START STUDY TEXT

3.1 The growing need for early warning systems
The history of global health clearly shows the damaging impact of pandemics and epidemics, which have caused significant loss of life and lasting social and economic disruption (1, 2). Events such as the 1918 influenza pandemic, the 2003 Severe Acute Respiratory Syndrome (SARS) outbreak, and the recent COVID-19 pandemic serve as important reminders of the serious threat posed by infectious diseases (2, 8). These experiences show the importance of learning from the past and continuously improving our ability to detect and respond to outbreaks more effectively, informed by reviews of early warning system (EWS) effectiveness and global development experiences (7, 22, 23).
In addition to these historical lessons, several current global trends are increasing both the risk and speed of infectious disease outbreaks (1, 24). The rising number of zoonotic spillovers (diseases jumping from animals to humans), driven by factors such as deforestation and habitat loss, contributes to the emergence of new diseases, demanding integrated One Health approaches (2, 4). At the same time, the growing challenge of antimicrobial resistance is making the treatment of common bacterial infections more difficult, a problem that AI is being used to address (5, 25).
Globalization, driven by international travel and trade, enables pathogens to cross borders rapidly, increasing the potential for worldwide spread (1, 2). Urbanization leads to higher population densities, creating environments where diseases can spread more easily (1, 24). Furthermore, climate change is changing disease patterns and migration routes by expanding the habitats of disease vectors such as mosquitoes, making prediction and control more difficult and driving the need for climate-informed early warning systems (6, 26, 27). Together, these factors create a more complex and unstable environment for disease emergence and spread (1, 24).
In this changing situation, early warning systems (EWS) for epidemics are essential tools for preventing the rapid spread of infectious diseases and reducing their impact on public health (4, 12). These systems act as proactive defenses, allowing faster and more targeted responses to protect communities and save lives (16, 23). The ability to detect and understand outbreaks in their early stages is important for implementing timely interventions, such as quarantine measures, vaccination campaigns, and public education efforts, which can significantly change the course of an outbreak and lessen its overall burden (2, 13).

END STUDY TEXT

ACTIVITY
Please continue the passage above on early warning systems for epidemics, starting right after its last sentence.

START RECORDED INFORMATION

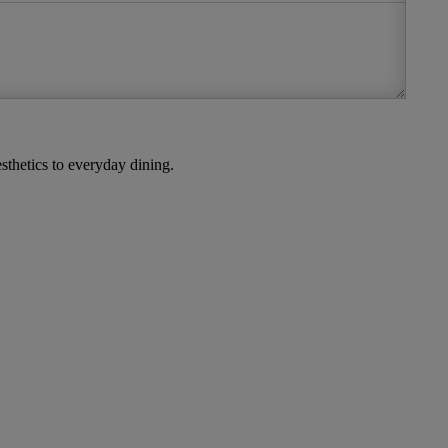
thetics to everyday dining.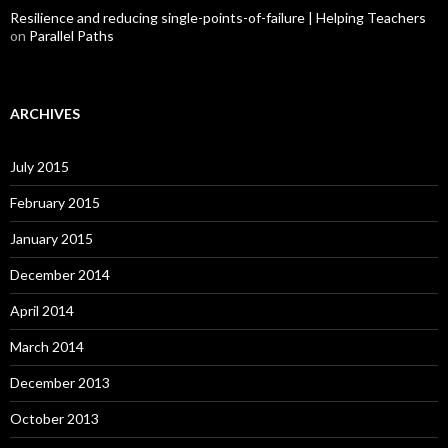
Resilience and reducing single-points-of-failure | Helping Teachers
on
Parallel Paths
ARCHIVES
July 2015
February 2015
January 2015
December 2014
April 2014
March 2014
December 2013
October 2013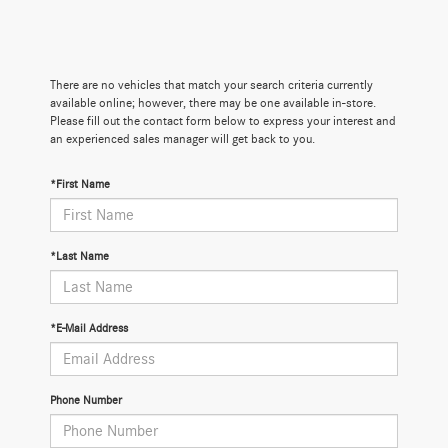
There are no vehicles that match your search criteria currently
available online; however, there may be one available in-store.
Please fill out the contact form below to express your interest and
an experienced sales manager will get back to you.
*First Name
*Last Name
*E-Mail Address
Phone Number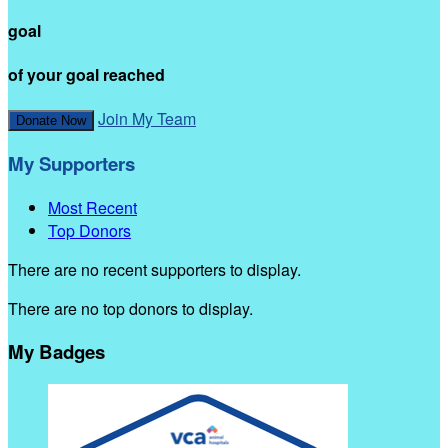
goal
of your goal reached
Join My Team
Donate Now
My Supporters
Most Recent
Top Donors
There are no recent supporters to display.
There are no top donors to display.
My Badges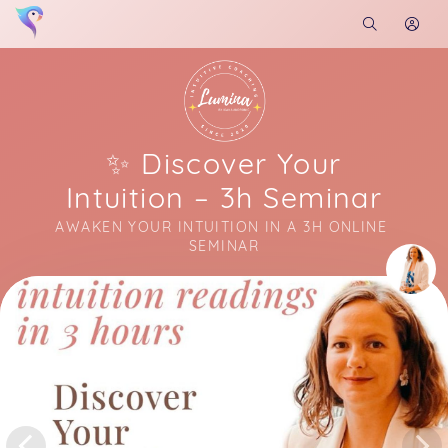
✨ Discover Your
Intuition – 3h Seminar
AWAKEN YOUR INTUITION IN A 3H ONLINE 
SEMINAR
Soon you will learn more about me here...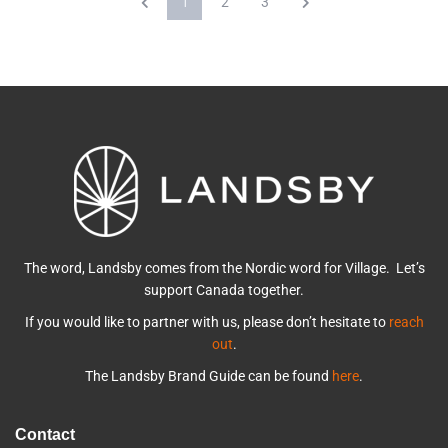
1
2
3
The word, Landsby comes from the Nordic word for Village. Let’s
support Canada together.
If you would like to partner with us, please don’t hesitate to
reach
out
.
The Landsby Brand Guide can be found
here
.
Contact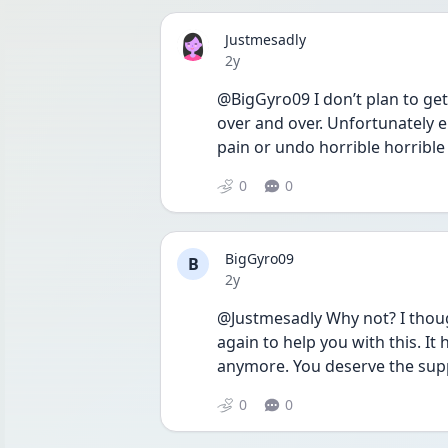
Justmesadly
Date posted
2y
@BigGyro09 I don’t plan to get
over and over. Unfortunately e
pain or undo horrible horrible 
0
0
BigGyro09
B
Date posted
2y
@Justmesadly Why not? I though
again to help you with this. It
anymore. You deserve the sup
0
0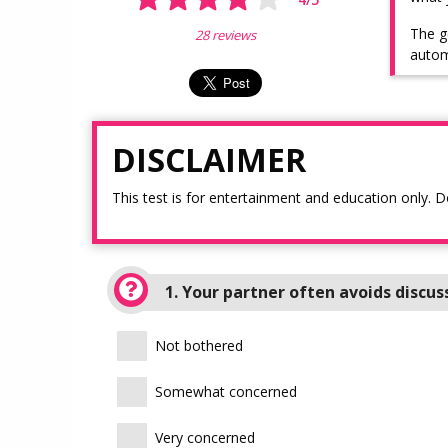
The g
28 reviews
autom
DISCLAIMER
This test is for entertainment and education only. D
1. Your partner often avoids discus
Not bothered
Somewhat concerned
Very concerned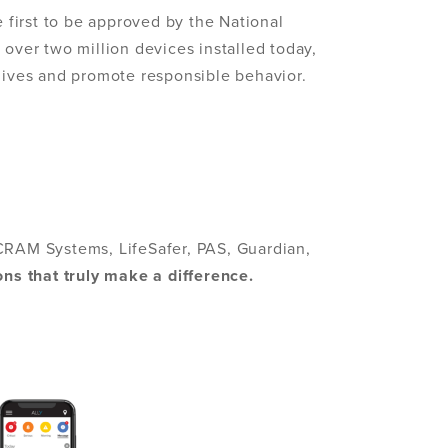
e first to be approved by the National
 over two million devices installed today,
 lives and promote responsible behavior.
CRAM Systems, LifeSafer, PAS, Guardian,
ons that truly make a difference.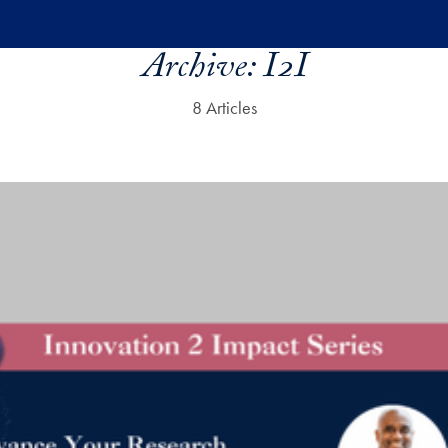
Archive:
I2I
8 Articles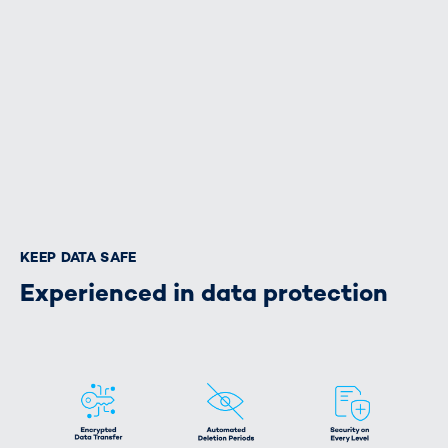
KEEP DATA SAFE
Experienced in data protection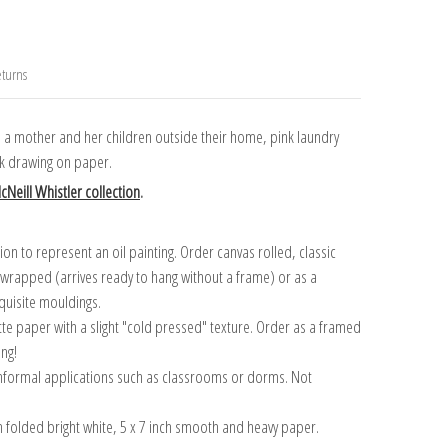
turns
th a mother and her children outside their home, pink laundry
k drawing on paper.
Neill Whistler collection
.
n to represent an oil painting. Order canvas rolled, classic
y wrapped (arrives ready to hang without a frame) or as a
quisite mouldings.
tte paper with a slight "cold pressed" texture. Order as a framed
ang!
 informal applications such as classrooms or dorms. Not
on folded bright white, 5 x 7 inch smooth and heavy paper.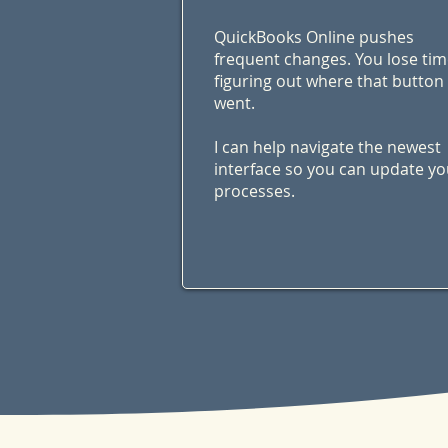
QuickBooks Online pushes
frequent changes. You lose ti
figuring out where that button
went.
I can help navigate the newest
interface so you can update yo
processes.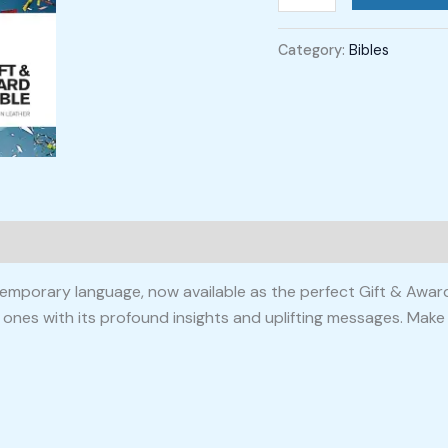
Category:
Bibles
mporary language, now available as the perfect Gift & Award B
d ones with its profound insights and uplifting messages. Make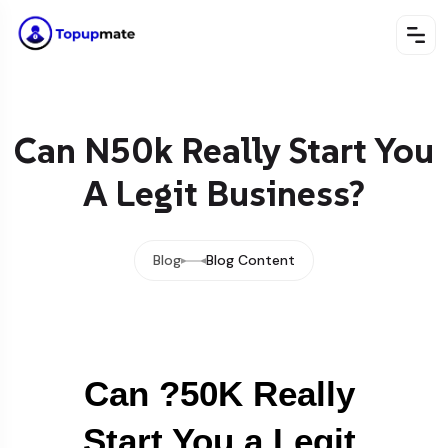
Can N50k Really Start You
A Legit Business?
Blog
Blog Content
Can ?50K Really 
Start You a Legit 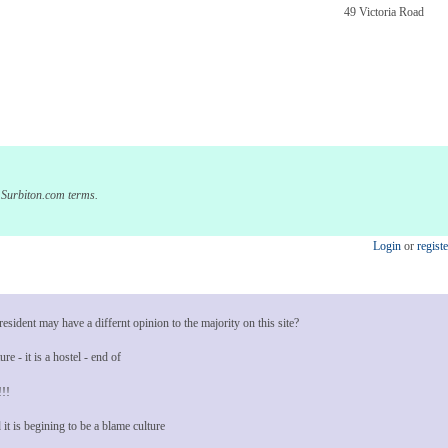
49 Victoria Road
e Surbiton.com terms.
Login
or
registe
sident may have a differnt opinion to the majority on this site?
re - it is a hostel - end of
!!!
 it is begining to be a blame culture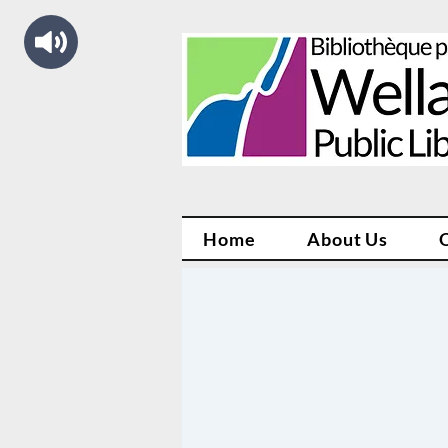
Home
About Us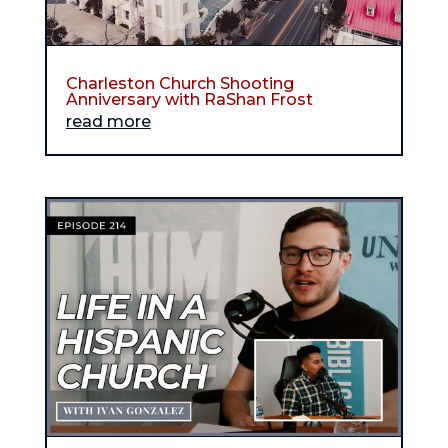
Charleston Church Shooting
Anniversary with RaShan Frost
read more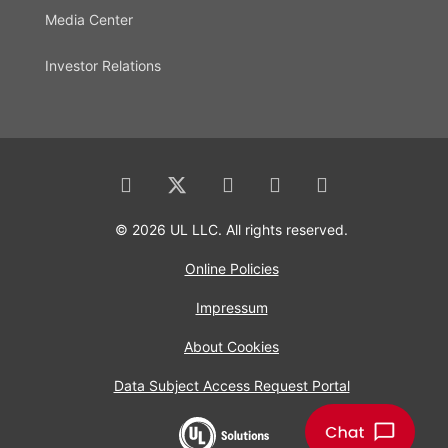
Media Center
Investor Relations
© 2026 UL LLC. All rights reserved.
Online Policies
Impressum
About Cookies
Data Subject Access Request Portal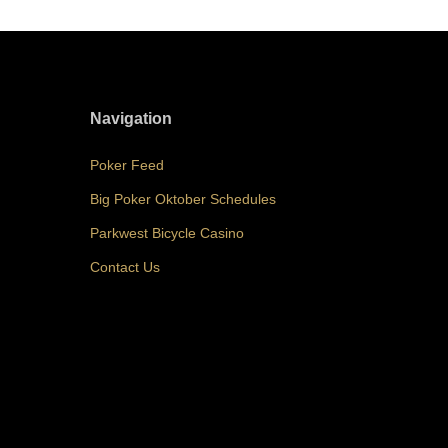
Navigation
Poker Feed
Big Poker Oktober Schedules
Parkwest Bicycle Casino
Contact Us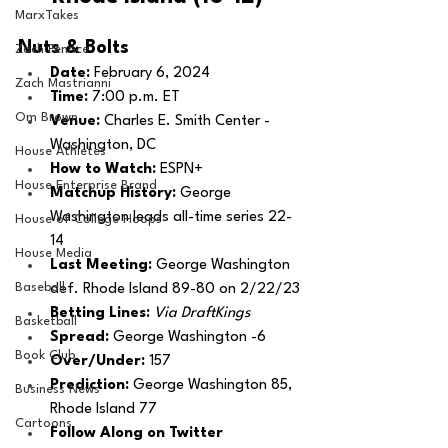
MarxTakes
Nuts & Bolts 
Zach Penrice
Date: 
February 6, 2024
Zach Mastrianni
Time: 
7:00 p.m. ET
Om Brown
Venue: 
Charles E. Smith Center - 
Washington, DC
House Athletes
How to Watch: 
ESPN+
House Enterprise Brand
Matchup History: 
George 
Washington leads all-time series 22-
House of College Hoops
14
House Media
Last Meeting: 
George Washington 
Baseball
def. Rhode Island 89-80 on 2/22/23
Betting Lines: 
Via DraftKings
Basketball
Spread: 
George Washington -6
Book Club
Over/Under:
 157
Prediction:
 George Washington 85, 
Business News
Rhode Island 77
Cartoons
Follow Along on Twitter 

END RECORDED INFORMATION

ANSWER SECTION
Early warnings offer a valuable window of opportunity to control an outbreak before it overwhelms healthcare systems and spreads further (10, 28). This emphasizes the importance of rapid, informed decision-making based on accurate and timely data–a challenge that modern technologies, particularly artificial intelligence, aim to address (29, 30).
3.2 How AI powers early warning systems
Addressing the challenges of modern disease surveillance requires tools capable of handling large and varied information; artificial intelligence (AI) offers such capabilities (1, 5). AI has become a powerful tool for processing and analyzing large datasets from diverse sources for infectious disease surveillance, operating at scales far beyond human capacity (16, 19, 31). It can analyze information from sources such as medical records, social media posts, news reports, and environmental monitoring devices (9, 10, 32). By analyzing these large volumes of varied data, AI applications in public health offer a more complete and timely understanding of disease dynamics (8, 33, 34).
AI detects early warning signals of infectious disease outbreaks through several mechanisms. It can identify anomalies–deviations from expected patterns–that may signal emerging public health threats (18, 19). AI algorithms are also capable of finding patterns in data that suggest the onset of a disease outbreak, allowing faster recognition of potential threats (1, 17, 35). For example, AI might detect an unusual spike in online searches for specific symptoms combined with increased social media posts about illness in a particular city, potentially indicating an outbreak days before official case counts rise (10, 12). Machine learning models are essential for finding correlations within large datasets that may indicate emerging outbreaks, enabling timely interventions (17, 36, 37).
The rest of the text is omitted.